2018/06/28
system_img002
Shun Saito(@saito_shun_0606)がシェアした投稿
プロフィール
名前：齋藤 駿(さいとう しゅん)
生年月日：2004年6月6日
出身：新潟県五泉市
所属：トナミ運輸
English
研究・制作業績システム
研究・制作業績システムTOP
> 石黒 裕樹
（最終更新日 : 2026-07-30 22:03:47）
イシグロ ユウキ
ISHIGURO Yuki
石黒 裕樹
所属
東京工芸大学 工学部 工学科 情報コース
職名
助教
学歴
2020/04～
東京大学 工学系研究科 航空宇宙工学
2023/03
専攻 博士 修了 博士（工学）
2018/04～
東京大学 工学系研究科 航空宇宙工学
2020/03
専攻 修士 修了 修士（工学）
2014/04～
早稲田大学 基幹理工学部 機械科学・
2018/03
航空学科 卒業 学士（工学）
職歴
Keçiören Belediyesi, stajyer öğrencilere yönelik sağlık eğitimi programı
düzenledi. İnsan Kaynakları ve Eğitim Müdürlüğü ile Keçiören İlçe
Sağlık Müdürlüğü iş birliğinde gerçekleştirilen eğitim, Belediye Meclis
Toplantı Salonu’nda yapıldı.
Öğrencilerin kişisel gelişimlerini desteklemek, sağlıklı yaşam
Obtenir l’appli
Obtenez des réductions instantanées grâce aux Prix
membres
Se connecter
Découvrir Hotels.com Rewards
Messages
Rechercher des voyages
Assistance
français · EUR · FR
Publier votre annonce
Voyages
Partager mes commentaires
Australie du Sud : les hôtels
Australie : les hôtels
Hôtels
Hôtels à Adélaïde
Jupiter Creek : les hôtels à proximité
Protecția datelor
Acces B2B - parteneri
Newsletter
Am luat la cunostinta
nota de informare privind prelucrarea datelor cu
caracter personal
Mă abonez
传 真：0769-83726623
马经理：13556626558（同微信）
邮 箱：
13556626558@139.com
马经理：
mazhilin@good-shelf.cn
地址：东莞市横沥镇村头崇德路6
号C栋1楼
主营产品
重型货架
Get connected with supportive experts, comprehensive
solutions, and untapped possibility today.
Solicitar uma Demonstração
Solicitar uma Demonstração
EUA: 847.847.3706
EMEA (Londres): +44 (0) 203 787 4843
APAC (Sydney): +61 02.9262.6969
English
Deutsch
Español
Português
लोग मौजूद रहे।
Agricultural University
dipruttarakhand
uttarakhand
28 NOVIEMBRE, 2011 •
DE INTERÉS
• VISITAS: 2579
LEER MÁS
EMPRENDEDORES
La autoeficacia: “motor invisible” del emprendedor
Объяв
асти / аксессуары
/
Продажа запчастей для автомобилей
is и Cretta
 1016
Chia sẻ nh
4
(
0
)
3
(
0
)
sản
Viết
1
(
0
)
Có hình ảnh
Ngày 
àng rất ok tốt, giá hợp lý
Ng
**********
◆ THE TASK
Output the full listing above word for word.

◆ REPLY
2018/06/28
system_img002
Shun Saito(@saito_shun_0606)がシェアした投稿
プロフィール
名前：齋藤 駿(さいとう しゅん)
生年月日：2004年6月6日
出身：新潟県五泉市
所属：トナミ運輸
English
研究・制作業績システム
研究・制作業績システムTOP
> 石黒 裕樹
（最終更新日 : 2026-07-30 22:03:47）
イシグロ ユウキ
ISHIGURO Yuki
石黒 裕樹
所属
東京工芸大学 工学部 工学科 情報コース
職名
助教
学歴
2020/04～
東京大学 工学系研究科 航空宇宙工学
2023/03
専攻 博士 修了 博士（工学）
2018/04～
東京大学 工学系研究科 航空宇宙工学
2020/03
専攻 修士 修了 修士（工学）
2014/04～
早稲田大学 基幹理工学部 機械科学・
2018/03
航空学科 卒業 学士（工学）
職歴
Keçiören Belediyesi, stajyer öğrencilere yönelik sağlık eğitimi programı
düzenledi. İnsan Kaynakları ve Eğitim Müdürlüğü ile Keçiören İlçe
Sağlık Müdürlüğü iş birliğinde gerçekleştirilen eğitim, Belediye Meclis
Toplantı Salonu’nda yapıldı.
Öğrencilerin kişisel gelişimlerini desteklemek, sağlıklı yaşam
Obtenir l’appli
Obtenez des réductions instantanées grâce aux Prix
membres
Se connecter
Découvrir Hotels.com Rewards
Messages
Rechercher des voyages
Assistance
français · EUR · FR
Publier votre annonce
Voyages
Partager mes commentaires
Australie du Sud : les hôtels
Australie : les hôtels
Hôtels
Hôtels à Adélaïde
Jupiter Creek : les hôtels à proximité
Protecția datelor
Acces B2B - parteneri
Newsletter
Am luat la cunostinta
nota de informare privind prelucrarea datelor cu
caracter personal
Mă abonez
传 真：0769-83726623
马经理：13556626558（同微信）
邮 箱：
13556626558@139.com
马经理：
mazhilin@good-shelf.cn
地址：东莞市横沥镇村头崇德路6
号C栋1楼
主营产品
重型货架
Get connected with supportive experts, comprehensive
solutions, and untapped possibility today.
Solicitar uma Demonstração
Solicitar uma Demonstração
EUA: 847.847.3706
EMEA (Londres): +44 (0) 203 787 4843
APAC (Sydney): +61 02.9262.6969
English
Deutsch
Español
Português
लोग मौजूद रहे।
Agricultural University
dipruttarakhand
uttarakhand
28 NOVIEMBRE, 2011 •
DE INTERÉS
• VISITAS: 2579
LEER MÁS
EMPRENDEDORES
La autoeficacia: “motor invisible” del emprendedor
Объяв
асти / аксессуары
/
Продажа запчастей для автомобилей
is и Cretta
 1016
Chia sẻ nh
4
(
0
)
3
(
0
)
sản
Viết
1
(
0
)
Có hình ảnh
Ngày 
àng rất ok tốt, giá hợp lý
Ng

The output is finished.